Avant de concéder : "Mais la réalité, c'est que si on ne fait rien... On va dans le mur. Donc moi, je souhaite pouvoir présenter un budget global, équilibré. Je dirais aussi juste que possible. (...) Je souhaite que la France reste sur les rails de la croissance et de la soutenabilité budgétaire. C'est ma responsabilité."

Pour rentrer dans les clous, Roland Lescure affirme que de nombreuses économies vont être faites dans les dépenses du pays, "beaucoup dans les dépenses de fonctionnement de l'État, des collectivités locales et des administrations de sécurité sociale (...)".

Le gel des retraites encore et toujours au centre des débats

Sur la brûlante question des retraites et d'un éventuel gel de l'indexation des pensions, mesure que Roland Lescure avait lui-même évoqué à la mi-août, le locataire de Bercy a assuré entendre "les préventions des uns et des autres, par exemple, sur est-ce qu'il faut que les retraités fassent un effort". 

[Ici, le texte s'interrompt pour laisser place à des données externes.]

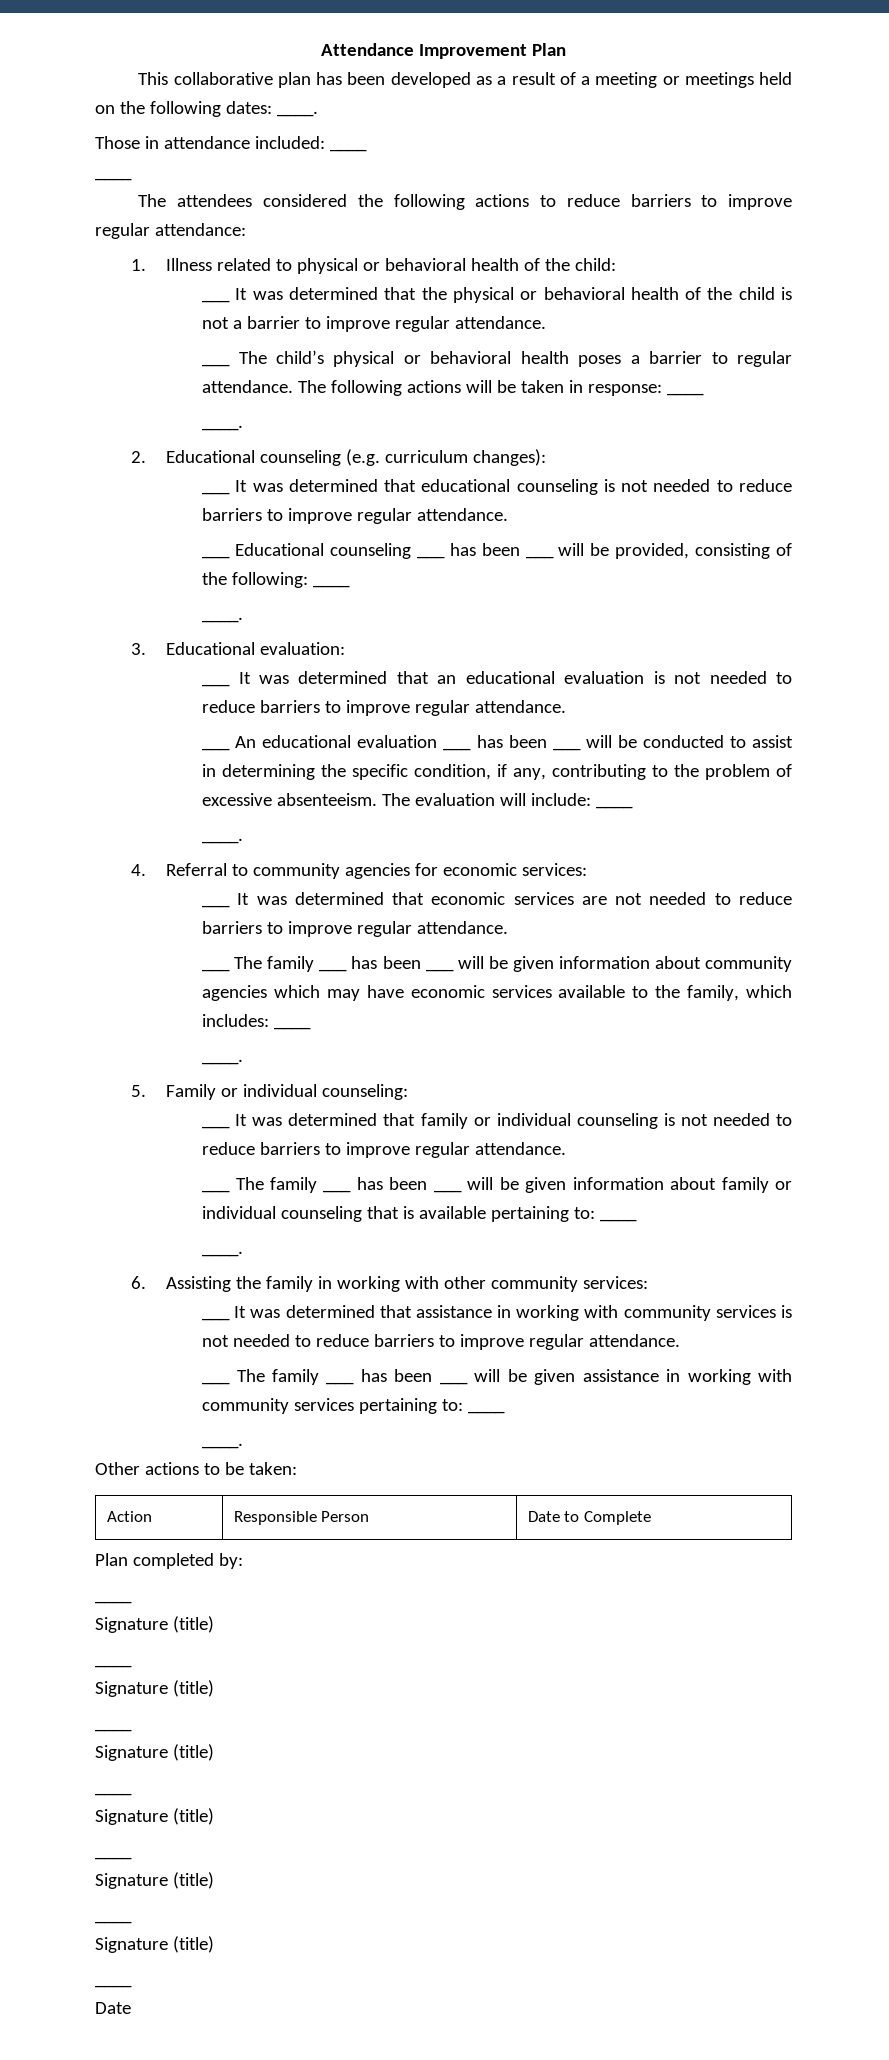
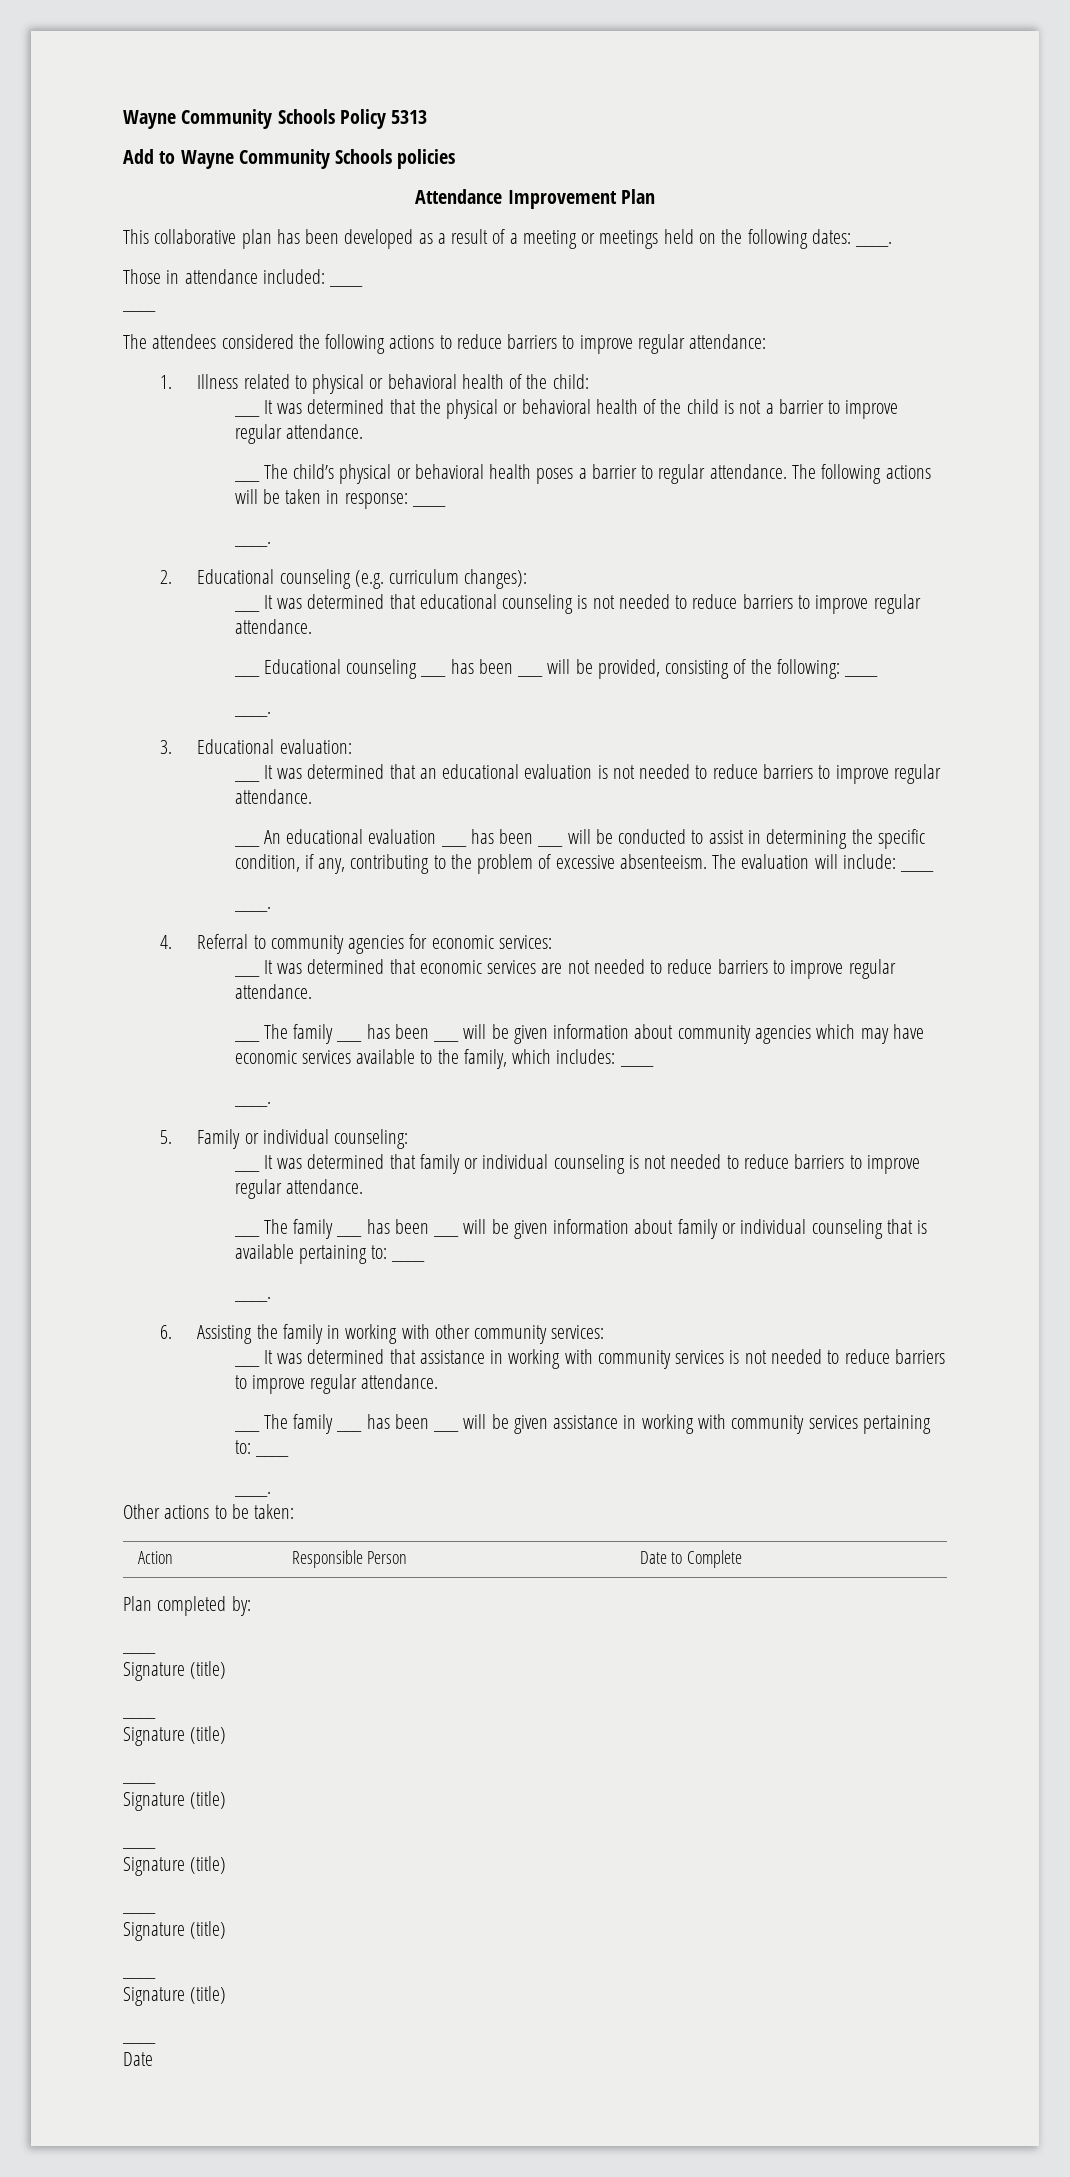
(321, 49) none -> [123,109,428,129] [123,149,456,169] Wayne Community Schools Policy 5313 // Add to Wayne Community Schools policies //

"J'ai envie de retourner la question. Est-ce qu'il y a des raisons pour que tout le monde fasse des efforts, sauf les retraités, qui pour certains d'entre eux, en tout cas, sont dans une situation, je dirais, de revenus relativement favorables ? La réponse est évidemment non.", a estimé Roland Lescure.

Roland Lescure a par ailleurs commenté l'élection d'Ulrich Siegmund, au lendemain de la victoire du candidat du parti d'extrême droite de l'Afd, faisant ainsi part de sa préoccupation récemment partagée avec des chefs d'entreprise allemands. 

"Ils ratent visiblement la majorité absolue de peu, mais la probabilité quand même que l'extrême droite, et c'est vraiment de l'extrême droite dure de chez dure, gouverne un land, donc une région allemande, elle est aujourd'hui réelle. Ça montre qu'on a un défi majeur face à une vague populiste qui est mondiale aujourd'hui et face à laquelle on doit résister. Mais ce n'est pas facile que l'Allemagne, y compris l'Allemagne de l'Est, tombe aux mains de l'extrême droite. C'est évidemment un signal très très préoccupant", s'est inquiété Roland Lescure.